Sheila Bair, the former chairman of the Federal Deposit Insurance Corporation, and Stephen Roach, a veteran economist at Yale University's School of Management, also said the Federal Reserve was creating another catastrophic financial bubble with attempts to stimulate the economy through its policy known as quantitative easing.
The two were speaking at a conference on global risks sponsored by the Rand Corporation and Thomson Reuters, at Rand headquarters in Santa Monica, California.
Bair, who stepped down as head of the FDIC in July 2011, said the Federal Reserve's policy of pumping money into the economy, combined with an unprecedented period of historically low interest rates, was creating "the mother of all bond bubbles."

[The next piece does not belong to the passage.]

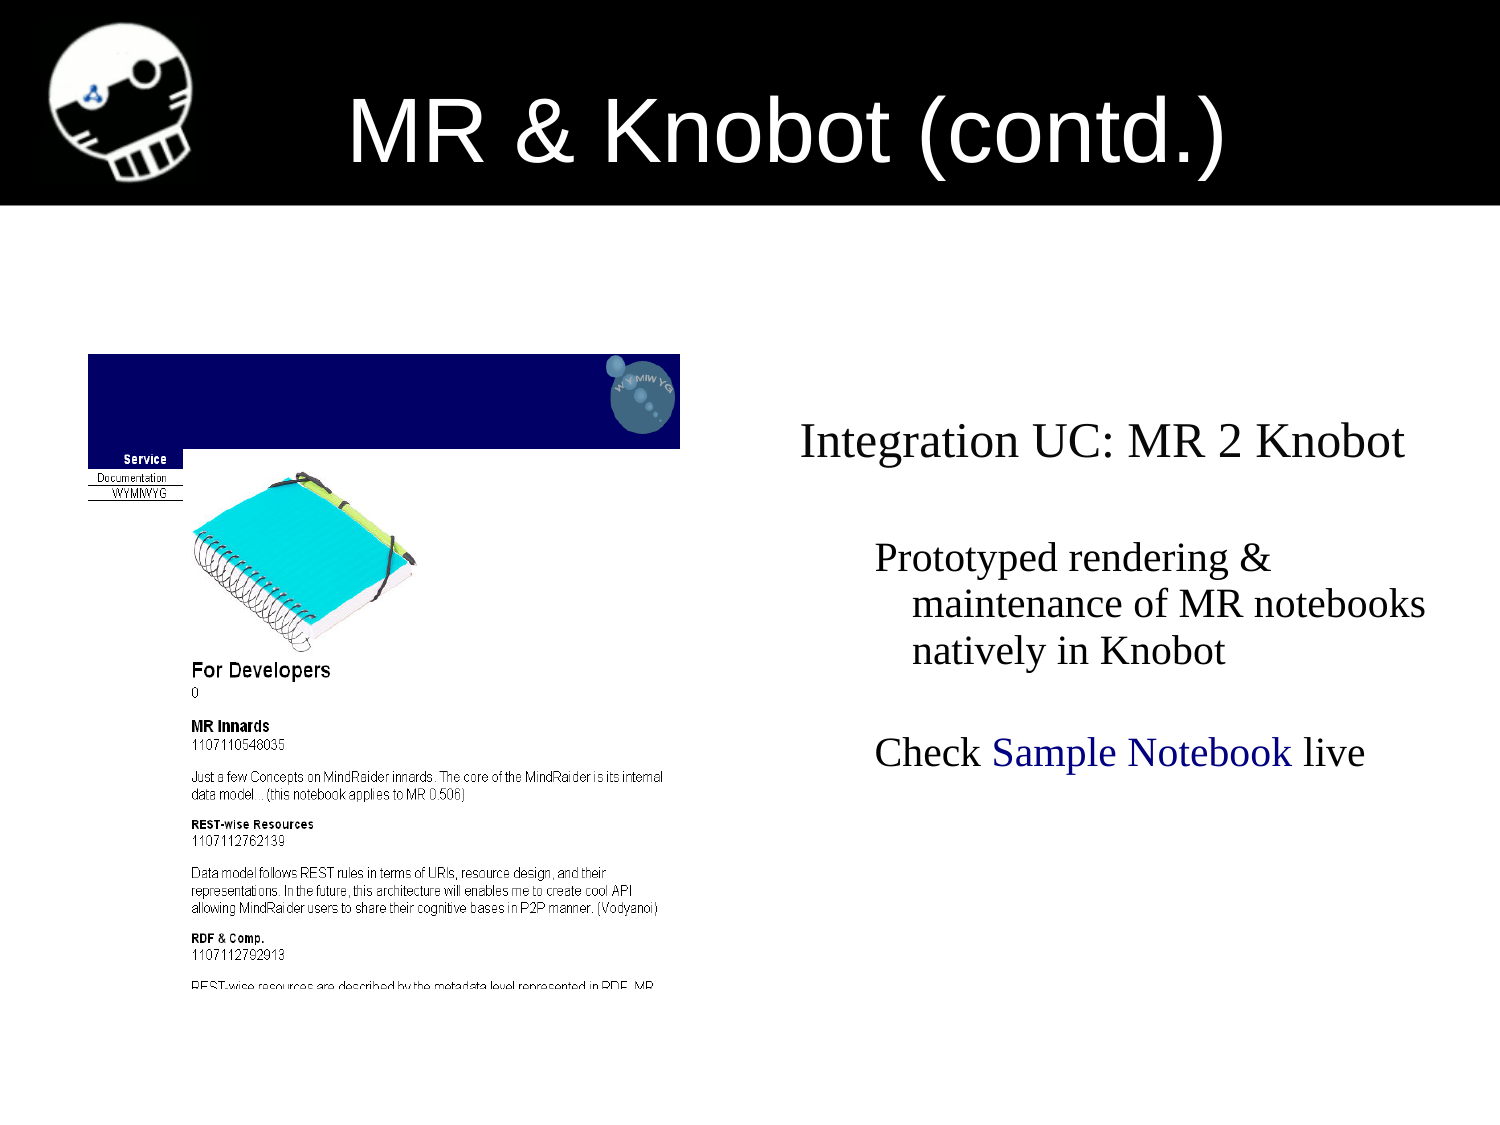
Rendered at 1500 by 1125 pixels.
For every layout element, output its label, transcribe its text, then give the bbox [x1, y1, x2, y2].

title MR & Knobot (contd.) [150, 13, 1426, 249]
picture [0, 0, 1500, 1125]
list Integration UC: MR 2 Knobot Prototyped rendering & maintenance of MR notebooks natively in Knobot Check Sample Notebook live [649, 413, 1447, 1004]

Bair said she believed the United States was heading for a financial crash on the scale seen when the housing market collapsed six years ago, but this time because of investors who were looking for higher and riskier returns in other asset classes.
Roach called the Federal Reserve policy of low interest rates and quantitative easing a "ticking time bomb that keeps on ticking."
The two spoke as congressional leaders in Washington met with Obama to try to find common ground on taxes and spending that will allow them to head off a looming "fiscal cliff" that could push the U.S. economy back into recession.
About $600 billion worth of tax increases and spending cuts begin to kick in on Jan. 1 unless Congress can find a way to replace them with less severe deficit-reducing measures before then.
Bair and Roach both said they believed Congress will find some way to "kick the can down the road" on the question of the fiscal cliff. Neither believes Washington will pass the fundamental structural reforms necessary to deal with America's long-term debt crisis.
The United States has been running annual deficits of over $1 trillion for several years. National debt now tops $16 trillion.
A series of panels and commissions last year recommended a mix of revenue increases and spending cuts as a way to pay down the debt. Efforts by Obama and John Boehner, the Republican House Speaker, to reach a "grand bargain" on debt reduction collapsed amid acrimony last year.
"It's not hard to figure this out," Bair said. " it's lack of leadership that doesn't get us here. I just don't see that sort of leadership anymore."
Roach said: "I am not optimistic we will get a grand deal that will really solve our long-term problems."